The architects’ design concept was based on sunlight as the primary inhabitant of the house. “It is designed so that the phenomena of natural light can occur within the house, and residents and guests can witness its ever-changing quality and accompany it around the house as it shifts throughout the day.”
From the outside, the one-storey house appears as a closed and secluded form with a square plan and an exterior façade composed of concrete walls and black glass. But appearances can be deceptive, as once inside, the interior has a sense of transparency and transience.
With each internal space opening to a courtyard via sliding glass doors, the house is filled with fresh air and sunlight and connected to the natural environment around it. Indeed, an objective of traditional Japanese architecture is to create a space that is neither indoors or outdoors; rather, it is an in-between space with its own atmosphere.
Five outdoor courtyards define the interior organisation of the house with all rooms facing at least one courtyard. The rooms are configured according to when they receive natural light through the opening of the courtyard with the effects of light and shadow enlivening each space.
“Sunlight is very happy inside and its effect is constantly moving around the house depending on the different times, days, seasons, weather and colours of the sky,” Ariyama says.
The living room is in the centre of the house where it is directly surrounded by three courtyards and thus receives sunlight all day, while the owner’s art collection is hung in a gallery along the south-west wall of the house where it receives the first rays of morning light.
The master bedroom is located across the narrow courtyard from the gallery so that the owner can see his artworks drenched in fresh light when he wakes in the morning. On the other hand, sunlight is blocked from particular spaces at various times of the day as well, allowing people within the house, or even just in one room, to choose their seat, depending on the amount of light they wish to receive.

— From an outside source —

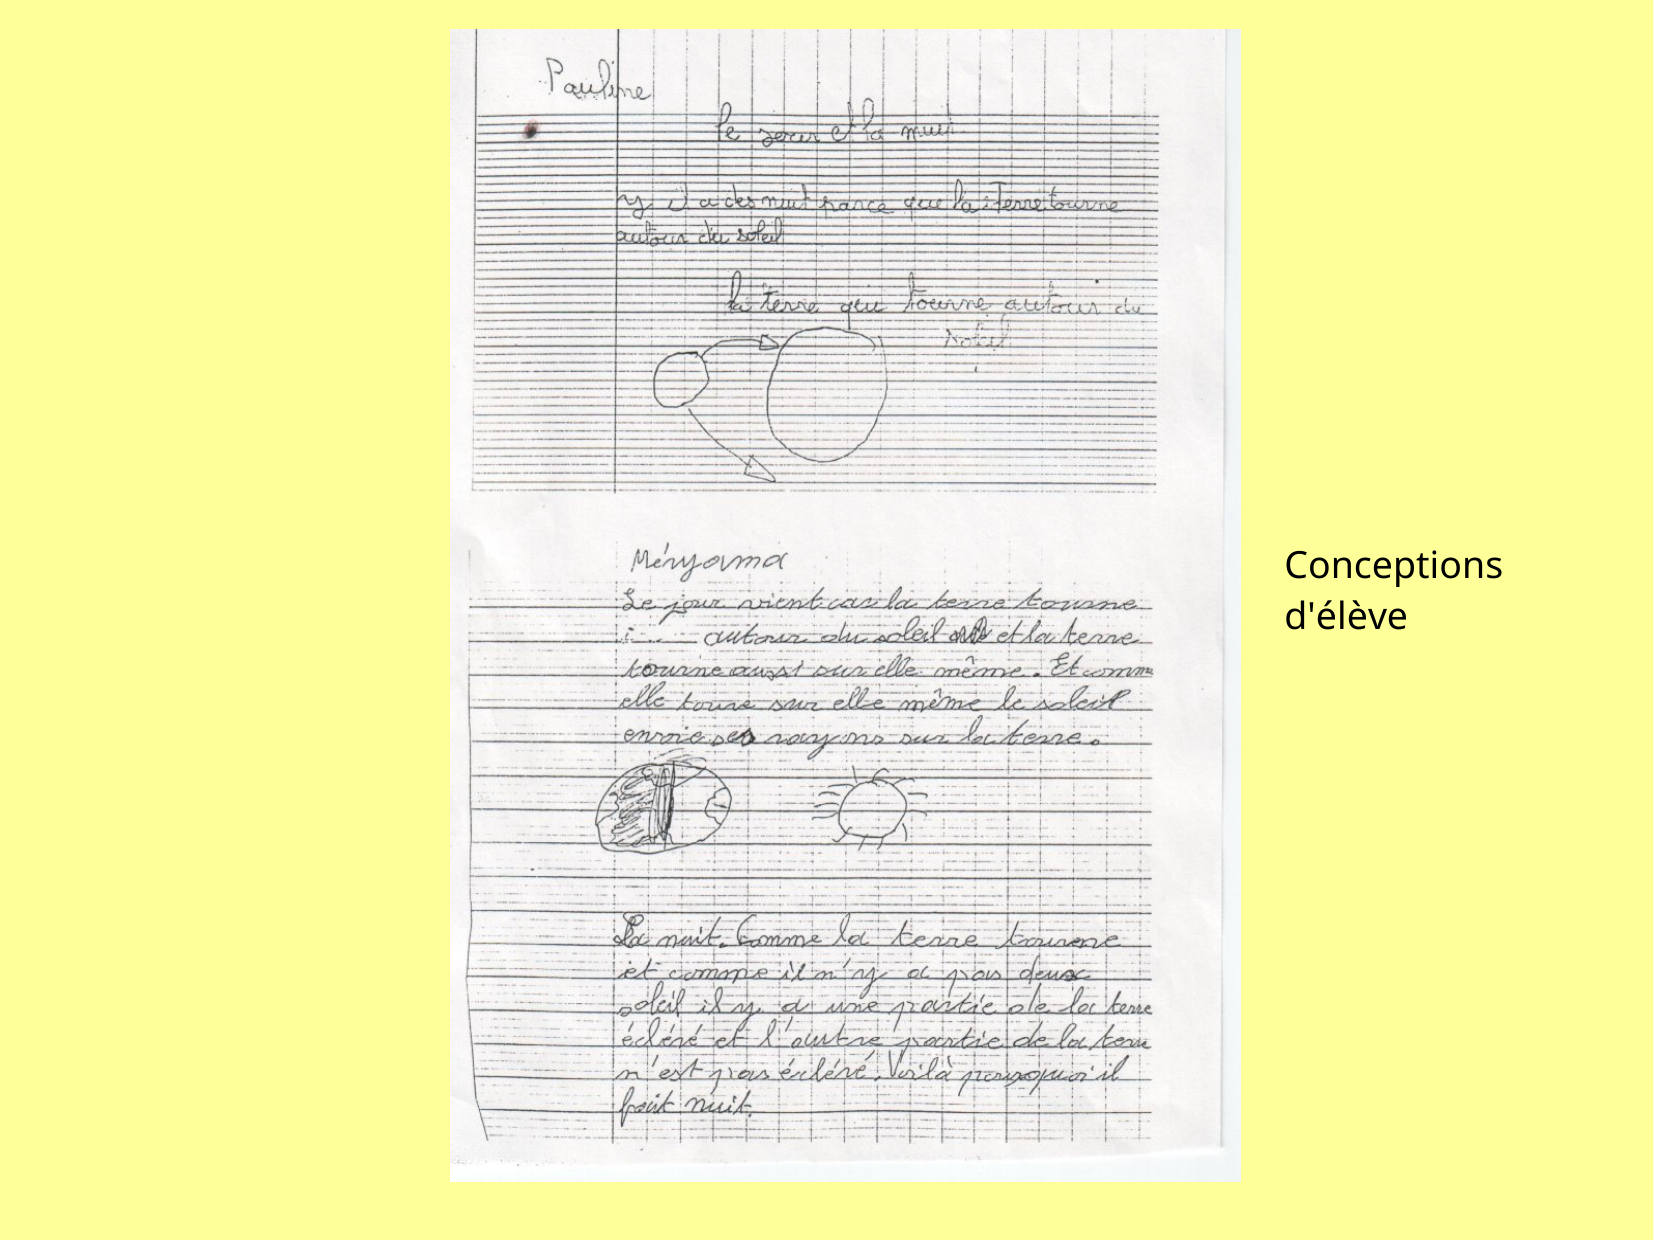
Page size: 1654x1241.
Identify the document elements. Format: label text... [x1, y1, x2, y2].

text_box Conceptions d'élève [1269, 531, 1565, 634]
picture [450, 29, 1241, 1182]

Glass doors not only open to the courtyards but also subdivide interior spaces, enabling natural light to permeate each room. In addition, Matsubara and Ariyama used concrete and black glass for the effects sunlight creates as it hits their surfaces.
“We simplified the materials to take advantage of the wonders of light within the house. Shadows of nature are cast on the solid concrete walls, and black glass produces a kaleidoscopic effect as it reflects the courtyard scenes,” says Matsubara.
These ever-shifting shadows and mirror effects create delicate patterns that add to the sense of layering throughout the home as well as capturing the vital quality of change and temporality in Japanese architecture and nature.
The volumes of the house have been designed sensitively with slanted ceilings, tilted roofs and angled walls to invite light inside and to influence the casting of shadows.
“In this way, the house is a hybrid of Japanese architecture, which has a horizontal relationship to nature (connecting through rice-paper windows and borrowing scenes from the surrounding environment), and Islamic architecture, which is vertical (inviting light strictly from the top),” the architects explain.
Each of the courtyards has its own distinct character and, like the interior spaces, is designed in relation to its surrounding environment – be it the adjacent room, direction of light or planted landscape. Two courtyards are paved – one is bare and one has potplants and cut flowers – and three have plantings that bloom at different times of the year.
Isolated from the world outside the house, the courtyards form a microcosm of light, air and nature that connect the interior spaces with the sky.
Designed with a purity of form and aesthetics, this house is energised by the daily performance of the sun and nature. As the shafts of light and plays of shadow create an ever-changing environment, it provides a constantly shifting stage for the performance of daily life.